Model is not improving enough

retr00h · May 20, 2023, 12:33pm

I am trying to train a CNN to classify pictures but even after 100 epochs over the training set (around 60k images) the test accuracy stays at around 30%, which is definitely not enough, while the training accuracy oscillates between 95% and 97%, and the CCE loss oscillates between 4 and 6. Is there anything I can do to improve the test accuracy?
Here is the model

class BirdClassifier(nn.Module):
    def __init__(self):
        super().__init__()
        # Input size: [3, 224, 224]
        self.conv1 = nn.Conv2d(in_channels = 3, out_channels = 10, kernel_size = 3, padding = 1) # Output size: [batch_size, 10, 224, 224]
        self.pool1 = nn.MaxPool2d(kernel_size = 2, stride = 2) # Output size: [batch_size, 10, 112, 112]
        self.relu1 = nn.ReLU(True)
        self.conv2 = nn.Conv2d(in_channels = 10, out_channels = 20, kernel_size = 3, padding = 1) # Output size: [batch_size, 20, 112, 112]
        self.pool2 = nn.MaxPool2d(kernel_size = 2, stride = 2) # Output size: [batch_size, 20, 56, 56]
        self.relu2 = nn.ReLU(True)
        self.conv3 = nn.Conv2d(in_channels = 20, out_channels = 30, kernel_size = 3, padding = 1) # Output size: [batch_size, 30, 112, 112]
        self.pool3 = nn.MaxPool2d(kernel_size = 2, stride = 2) # Output size: [batch_size, 30, 28, 28]
        self.relu3 = nn.ReLU(True)
        self.fc1 = nn.Linear(in_features = 30 * 28 * 28, out_features = 1000)
        self.fc2 = nn.Linear(in_features = 1000, out_features = 525)
        self.relu4 = nn.ReLU(True)
    
    def forward(self, x):
        x = self.conv1(x)
        x = self.pool1(x)
        x = self.relu1(x)
        x = self.conv2(x)
        x = self.pool2(x)
        x = self.relu2(x)
        x = self.conv3(x)
        x = self.pool3(x)
        x = self.relu3(x)
        x = self.fc1(x.view(x.size(0), -1))
        x = self.fc2(x.view(x.size(0), -1))
        x = self.relu4(x)
        return x

And here are the train function and an evaluate function, which calculates the accuracy over a dataset:

def evaluate(model, dataset, device):
    wrong, correct, total = 0, 0, 0
    for data in tqdm(dataset):
        img, expected_class = data
        img = img.to(device)
        output = torch.argmax(model(img.view(1,3,224,224)))
        total += 1
        if expected_class == output:
            correct += 1
        else: wrong += 1
    return abs(correct - wrong) / total

def train(model, criterion, optimizer, train_dataloader, train_dataset, test_dataset, device, epochs = 1):
    for epoch in range(0, epochs):
        loss = 0
        for data in tqdm(train_dataloader):
            img, expected_output = data
            img = img.to(device)
            expected_output = torch.tensor(expected_output, device = device)
            output = model(img.view(img.size(0), 3, 224, 224))
            l = criterion(output, expected_output)
            loss += l
            optimizer.zero_grad()
            l.backward()
            optimizer.step()
        print('Epoch [{}/{}], loss: {:.4f}'.format(epoch + 1, epochs, loss))
        if epoch % 5 == 0:
            print('Training accuracy: {:.4f}'.format(evaluate(model, train_dataset, device)))
            print('Test accuracy: {:.4f}'.format(evaluate(model, test_dataset, device)))
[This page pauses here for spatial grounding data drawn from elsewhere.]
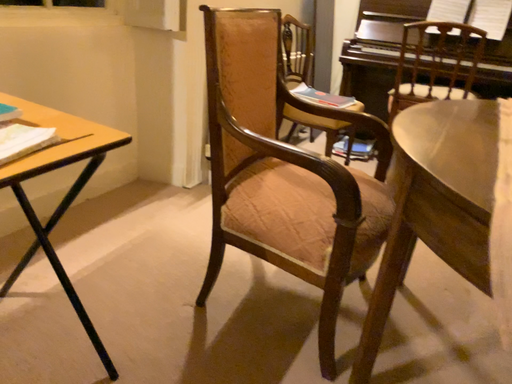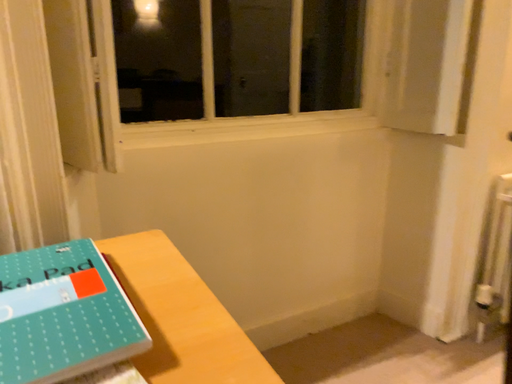
Question: Which way did the camera rotate in the video?

Choices:
 (A) rotated upward
 (B) rotated downward

Answer: (A)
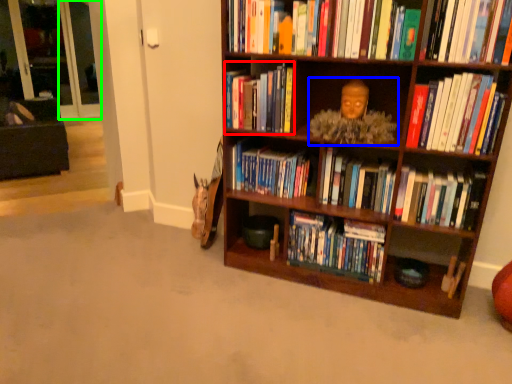
Question: Which object is the farthest from book (highlighted by a red box)? Choose among these: person (highlighted by a blue box) or glass door (highlighted by a green box).

Choices:
 (A) person
 (B) glass door

Answer: (B)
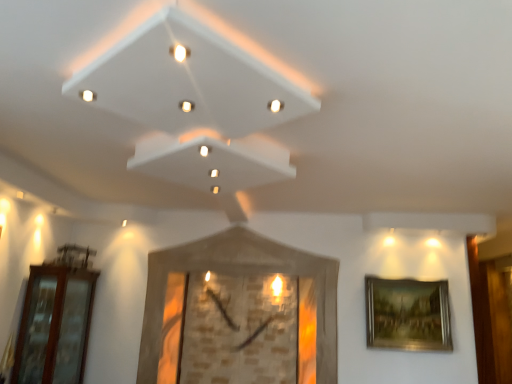
What are the coordinates of `brown glass door at left` in the screenshot? It's located at (54, 325).

Locate an element on the screen. The image size is (512, 384). wooden clock at center, the first picture frame in the left-to-right sequence is located at coordinates (237, 272).

Visually, is wooden clock at center, the 2th picture frame positioned from the right, positioned to the left or to the right of gold metallic picture frame at right, placed as the 2th picture frame when sorted from left to right?

From the image, it's evident that wooden clock at center, the 2th picture frame positioned from the right, is to the left of gold metallic picture frame at right, placed as the 2th picture frame when sorted from left to right.

In terms of size, does wooden clock at center, the first picture frame in the left-to-right sequence, appear bigger or smaller than gold metallic picture frame at right, the first picture frame viewed from the right?

In the image, wooden clock at center, the first picture frame in the left-to-right sequence, appears to be larger than gold metallic picture frame at right, the first picture frame viewed from the right.

Between wooden clock at center, the first picture frame in the left-to-right sequence, and gold metallic picture frame at right, the first picture frame viewed from the right, which one has larger width?

wooden clock at center, the first picture frame in the left-to-right sequence, is wider.

From the picture: Does wooden clock at center, the 2th picture frame positioned from the right, have a greater height compared to brown glass door at left?

Correct, wooden clock at center, the 2th picture frame positioned from the right, is much taller as brown glass door at left.

From a real-world perspective, is wooden clock at center, the first picture frame in the left-to-right sequence, beneath brown glass door at left?

No, from a real-world perspective, wooden clock at center, the first picture frame in the left-to-right sequence, is not under brown glass door at left.

In the image, is wooden clock at center, the first picture frame in the left-to-right sequence, positioned in front of or behind brown glass door at left?

Visually, wooden clock at center, the first picture frame in the left-to-right sequence, is located behind brown glass door at left.

Can you tell me how much brown glass door at left and gold metallic picture frame at right, the first picture frame viewed from the right, differ in facing direction?

90.3 degrees.

Relative to gold metallic picture frame at right, the first picture frame viewed from the right, is brown glass door at left in front or behind?

Visually, brown glass door at left is located in front of gold metallic picture frame at right, the first picture frame viewed from the right.

At what (x,y) coordinates should I click in order to perform the action: click on picture frame that is the 2nd one when counting rightward from the brown glass door at left. Please return your answer as a coordinate pair (x, y). Image resolution: width=512 pixels, height=384 pixels. Looking at the image, I should click on pyautogui.click(x=408, y=314).

Is brown glass door at left shorter than gold metallic picture frame at right, placed as the 2th picture frame when sorted from left to right?

Incorrect, the height of brown glass door at left does not fall short of that of gold metallic picture frame at right, placed as the 2th picture frame when sorted from left to right.

Can you confirm if gold metallic picture frame at right, the first picture frame viewed from the right, is bigger than brown glass door at left?

No, gold metallic picture frame at right, the first picture frame viewed from the right, is not bigger than brown glass door at left.

Does point (439, 315) come in front of point (58, 265)?

No, (439, 315) is behind (58, 265).

From the image's perspective, which is above, gold metallic picture frame at right, placed as the 2th picture frame when sorted from left to right, or brown glass door at left?

gold metallic picture frame at right, placed as the 2th picture frame when sorted from left to right, appears higher in the image.

Choose the correct answer: Is gold metallic picture frame at right, the first picture frame viewed from the right, inside brown glass door at left or outside it?

gold metallic picture frame at right, the first picture frame viewed from the right, is outside brown glass door at left.

From the picture: Is gold metallic picture frame at right, placed as the 2th picture frame when sorted from left to right, bigger than wooden clock at center, the 2th picture frame positioned from the right?

No.

Is point (401, 337) positioned before point (214, 235)?

Yes.

Which is correct: gold metallic picture frame at right, placed as the 2th picture frame when sorted from left to right, is inside wooden clock at center, the first picture frame in the left-to-right sequence, or outside of it?

gold metallic picture frame at right, placed as the 2th picture frame when sorted from left to right, is not inside wooden clock at center, the first picture frame in the left-to-right sequence, it's outside.

Does gold metallic picture frame at right, placed as the 2th picture frame when sorted from left to right, touch wooden clock at center, the 2th picture frame positioned from the right?

There is a gap between gold metallic picture frame at right, placed as the 2th picture frame when sorted from left to right, and wooden clock at center, the 2th picture frame positioned from the right.

In terms of height, does brown glass door at left look taller or shorter compared to wooden clock at center, the 2th picture frame positioned from the right?

→ brown glass door at left is shorter than wooden clock at center, the 2th picture frame positioned from the right.

Is brown glass door at left not within wooden clock at center, the 2th picture frame positioned from the right?

That's correct, brown glass door at left is outside of wooden clock at center, the 2th picture frame positioned from the right.

Find the location of `the 1st picture frame behind the brown glass door at left, counting from the anchor's position`. the 1st picture frame behind the brown glass door at left, counting from the anchor's position is located at coordinates pos(237,272).

Can you confirm if brown glass door at left is bigger than wooden clock at center, the 2th picture frame positioned from the right?

No, brown glass door at left is not bigger than wooden clock at center, the 2th picture frame positioned from the right.

At what (x,y) coordinates should I click in order to perform the action: click on picture frame behind the wooden clock at center, the first picture frame in the left-to-right sequence. Please return your answer as a coordinate pair (x, y). The height and width of the screenshot is (384, 512). Looking at the image, I should click on (408, 314).

Where is `glass door that appears below the wooden clock at center, the 2th picture frame positioned from the right (from the image's perspective)`? The width and height of the screenshot is (512, 384). glass door that appears below the wooden clock at center, the 2th picture frame positioned from the right (from the image's perspective) is located at coordinates (54, 325).

Based on their spatial positions, is wooden clock at center, the first picture frame in the left-to-right sequence, or brown glass door at left further from gold metallic picture frame at right, placed as the 2th picture frame when sorted from left to right?

The object further to gold metallic picture frame at right, placed as the 2th picture frame when sorted from left to right, is brown glass door at left.

Based on their spatial positions, is wooden clock at center, the 2th picture frame positioned from the right, or gold metallic picture frame at right, placed as the 2th picture frame when sorted from left to right, closer to brown glass door at left?

wooden clock at center, the 2th picture frame positioned from the right, is positioned closer to the anchor brown glass door at left.

Which object lies further to the anchor point wooden clock at center, the first picture frame in the left-to-right sequence, brown glass door at left or gold metallic picture frame at right, placed as the 2th picture frame when sorted from left to right?

Among the two, brown glass door at left is located further to wooden clock at center, the first picture frame in the left-to-right sequence.

From the image, which object appears to be farther from brown glass door at left, gold metallic picture frame at right, placed as the 2th picture frame when sorted from left to right, or wooden clock at center, the 2th picture frame positioned from the right?

gold metallic picture frame at right, placed as the 2th picture frame when sorted from left to right.

Considering their positions, is gold metallic picture frame at right, the first picture frame viewed from the right, positioned further to wooden clock at center, the first picture frame in the left-to-right sequence, than brown glass door at left?

Based on the image, brown glass door at left appears to be further to wooden clock at center, the first picture frame in the left-to-right sequence.

Based on their spatial positions, is brown glass door at left or wooden clock at center, the first picture frame in the left-to-right sequence, closer to gold metallic picture frame at right, placed as the 2th picture frame when sorted from left to right?

wooden clock at center, the first picture frame in the left-to-right sequence.

Identify the location of picture frame situated between brown glass door at left and gold metallic picture frame at right, placed as the 2th picture frame when sorted from left to right, from left to right. (237, 272).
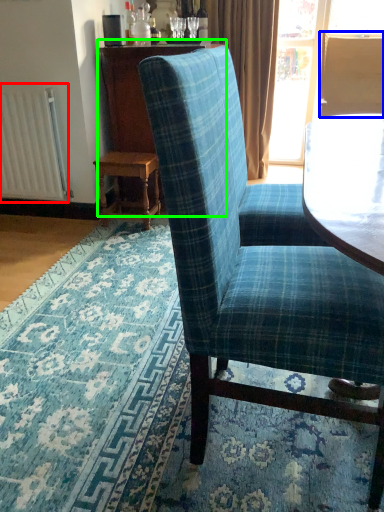
Question: Estimate the real-world distances between objects in this image. Which object is farther from radiator (highlighted by a red box), back (highlighted by a blue box) or dresser (highlighted by a green box)?

Choices:
 (A) back
 (B) dresser

Answer: (A)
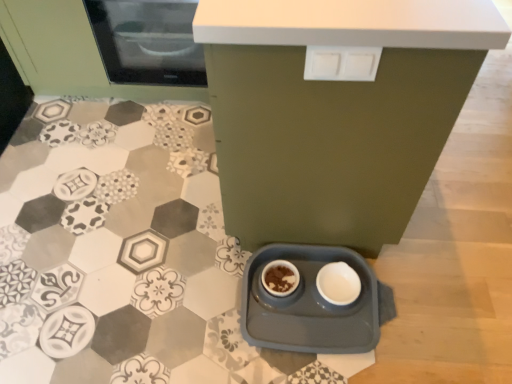
Question: Is matte ceramic bowl at center thinner than matte green cabinet at lower center?

Choices:
 (A) no
 (B) yes

Answer: (B)

Question: From the image's perspective, would you say matte ceramic bowl at center is positioned over matte green cabinet at lower center?

Choices:
 (A) yes
 (B) no

Answer: (B)

Question: Does matte ceramic bowl at center come behind matte green cabinet at lower center?

Choices:
 (A) no
 (B) yes

Answer: (B)

Question: From a real-world perspective, does matte ceramic bowl at center stand above matte green cabinet at lower center?

Choices:
 (A) no
 (B) yes

Answer: (A)

Question: Can matte green cabinet at lower center be found inside matte ceramic bowl at center?

Choices:
 (A) no
 (B) yes

Answer: (A)

Question: Is the position of matte ceramic bowl at center less distant than that of matte green cabinet at lower center?

Choices:
 (A) no
 (B) yes

Answer: (A)

Question: Does gray plastic tray at lower center lie behind matte ceramic bowl at center?

Choices:
 (A) yes
 (B) no

Answer: (B)

Question: From a real-world perspective, is gray plastic tray at lower center over matte ceramic bowl at center?

Choices:
 (A) yes
 (B) no

Answer: (B)

Question: Does gray plastic tray at lower center have a greater height compared to matte ceramic bowl at center?

Choices:
 (A) no
 (B) yes

Answer: (B)

Question: From the image's perspective, would you say gray plastic tray at lower center is shown under matte ceramic bowl at center?

Choices:
 (A) yes
 (B) no

Answer: (A)

Question: Does gray plastic tray at lower center appear on the right side of matte ceramic bowl at center?

Choices:
 (A) yes
 (B) no

Answer: (A)

Question: Can you confirm if gray plastic tray at lower center is wider than matte ceramic bowl at center?

Choices:
 (A) yes
 (B) no

Answer: (A)

Question: Is matte black microwave at upper left to the right of white glossy bowl at lower center from the viewer's perspective?

Choices:
 (A) no
 (B) yes

Answer: (A)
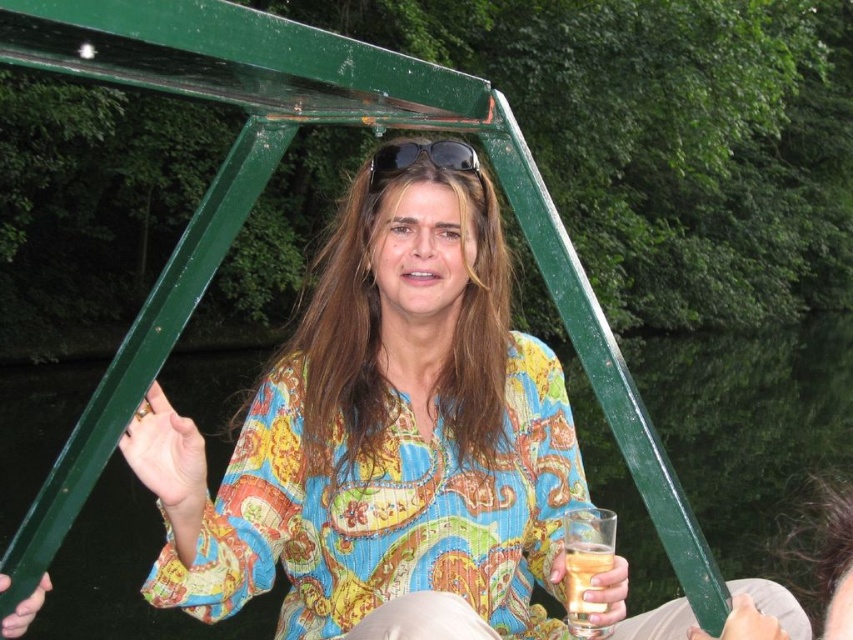
Question: Estimate the real-world distances between objects in this image. Which object is farther from the translucent glass at lower center?

Choices:
 (A) transparent glass water at center
 (B) black plastic sunglasses at upper center

Answer: (A)

Question: Where is translucent glass at lower center located in relation to black plastic sunglasses at upper center in the image?

Choices:
 (A) below
 (B) above

Answer: (A)

Question: Does transparent glass water at center come behind translucent glass at lower center?

Choices:
 (A) yes
 (B) no

Answer: (A)

Question: Which point is closer to the camera?

Choices:
 (A) (660, 422)
 (B) (473, 170)

Answer: (B)

Question: Does transparent glass water at center appear over translucent glass at lower center?

Choices:
 (A) yes
 (B) no

Answer: (B)

Question: Among these points, which one is farthest from the camera?

Choices:
 (A) (461, 145)
 (B) (604, 605)
 (C) (239, 392)

Answer: (C)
Finally, here the model is loaded, trained and evaluated:

device = 'cpu'
use_saved_model = True
MODEL_PATH = '/kaggle/working/model.pth'
if cuda.is_available(): device = 'cuda'

model = BirdClassifier()
if use_saved_model:
    model.load_state_dict(torch.load(MODEL_PATH))
    print('Model loaded')
    
model = model.to(device)
summary(model, (3,224,224))

criterion = nn.CrossEntropyLoss()
optimizer = optim.Adam(model.parameters(), lr = 1e-3, weight_decay = 1e-5)
train(model, criterion, optimizer, train_dataloader, train_dataset, test_dataset, device, epochs = 10)
torch.save(model.to('cpu').state_dict(), MODEL_PATH)
# Model 1 trained epochs: 250

ptrblck · May 20, 2023, 7:49pm

Using a ReLU on the output is often not a good idea as it clips the logits, so I would probably remove it.
Also, without an activatiom function between self.fc1 and self.fc2 these layers could collapse to a single one so either add an activation or remove one of them.